Tag Archives: physiognomy

You need to love your audience (at least a little) if you want them to love you back

One of the nice things about doing what I do is that frequently, I get to sit and listen to other people communicate their research. Sometimes they manage to do this despite their visual aids, and sometimes they manage it despite the non-verbal messages they are conveying.

I listened to someone speak recently and was blown away by how strict she looked. Facially, sartorially, and even her body language: it completely distracted me from the science, which was a shame, because it was interesting stuff. But I couldn’t get past the visuals.

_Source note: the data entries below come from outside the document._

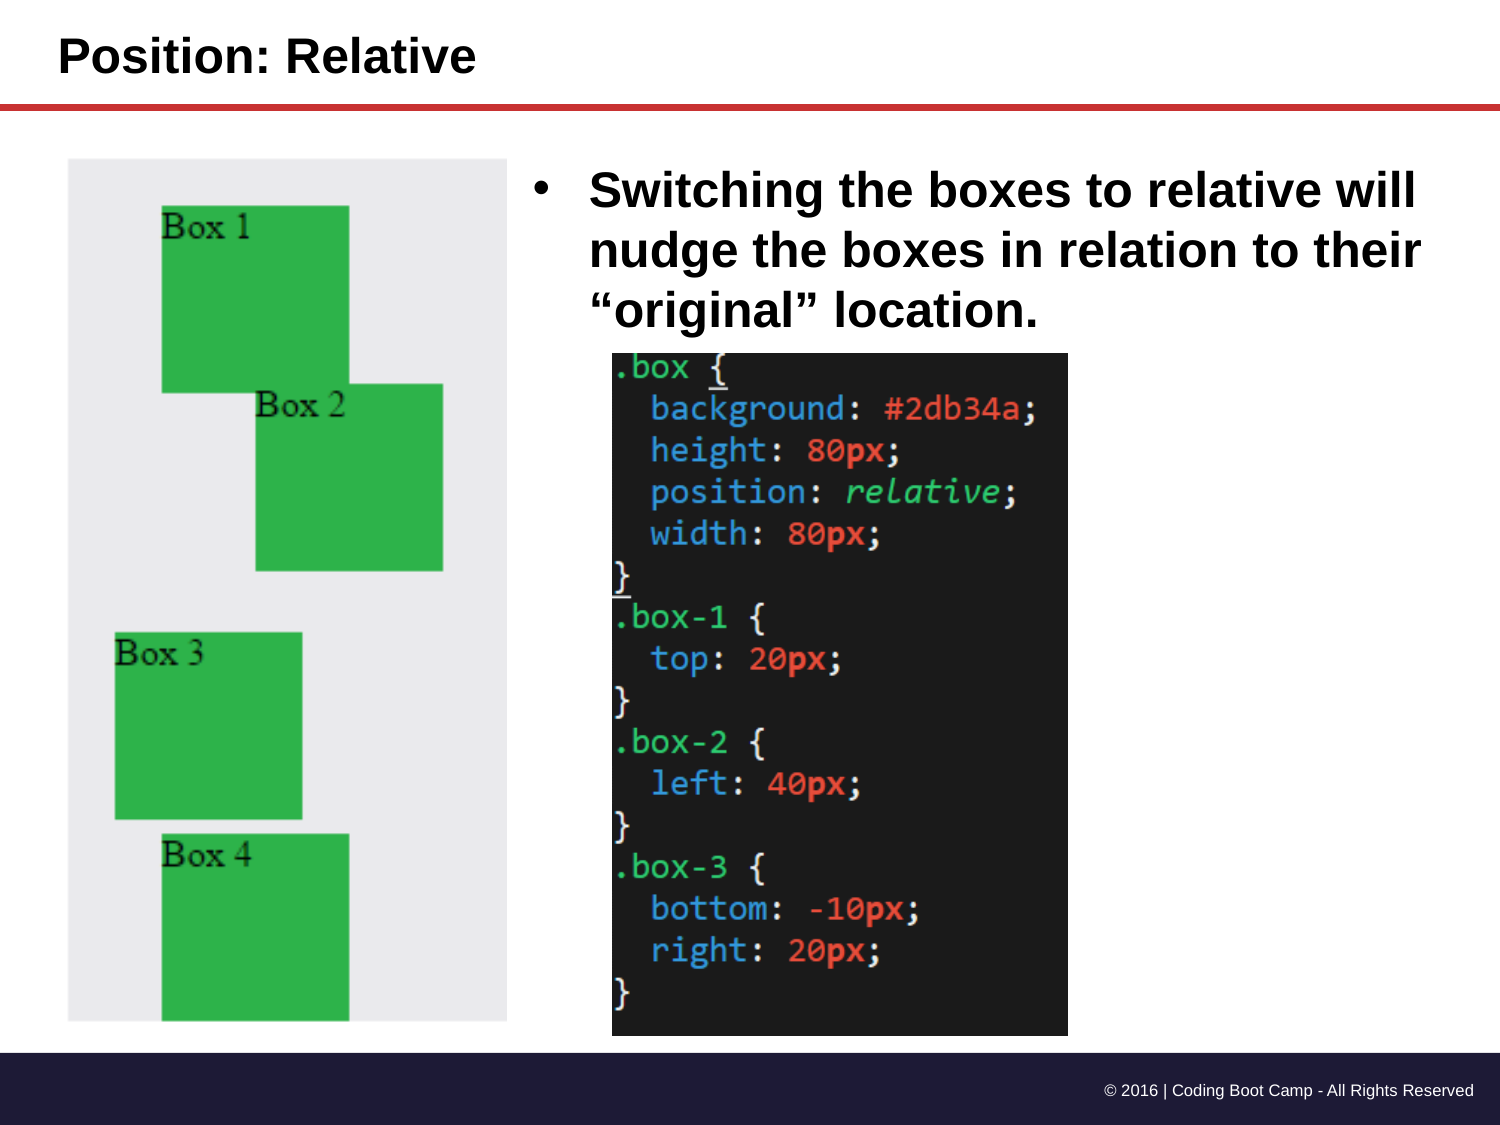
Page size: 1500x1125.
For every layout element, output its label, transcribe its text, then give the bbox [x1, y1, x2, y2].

text_box Switching the boxes to relative will nudge the boxes in relation to their “original” location. [525, 149, 1475, 345]
picture [612, 353, 1068, 1037]
text_box Position: Relative [50, 16, 913, 91]
picture [50, 122, 507, 1050]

So okay, I’m exceptionally distracted by the visual stuff, but it’s the job of a good presenter to get past that kind of thing straightaway. First impressions count; in fact, making a good first impression is particularly important, since even if observers are wrong in their initial assessment, they may conveniently overlook evidence that contradicts it. It’s essential to make an effort when presenting in front of people you don’t know: we’re less likely to cut strangers a little slack, and more likely to assume that their behaviour relates to personality, rather than the situation.

Here’s the politically incorrect bit: physical appearance can present an obstacle. On the one hand, stuff what people think — because seriously, it should be about the message, not face- or body-fascism. But on the other, it’s increasingly hard to separate style from substance. If you know that your face is severe, it’s probably worth making an effort to be warm and animated, so your appearance doesn’t do all the talking: when we don’t know much about someone, we tend to form judgements based on their face. There’s also a persistent myth that we get the face we deserve, and I would imagine it’s pretty hard to decouple that from the quick judgements we form about strangers.

Seth Godin argues that you have to love your audience – that the presenter who loves his audience the most, wins. I’d add that if you don’t love — or know — your audience, you need to learn to fake it, because they can tell.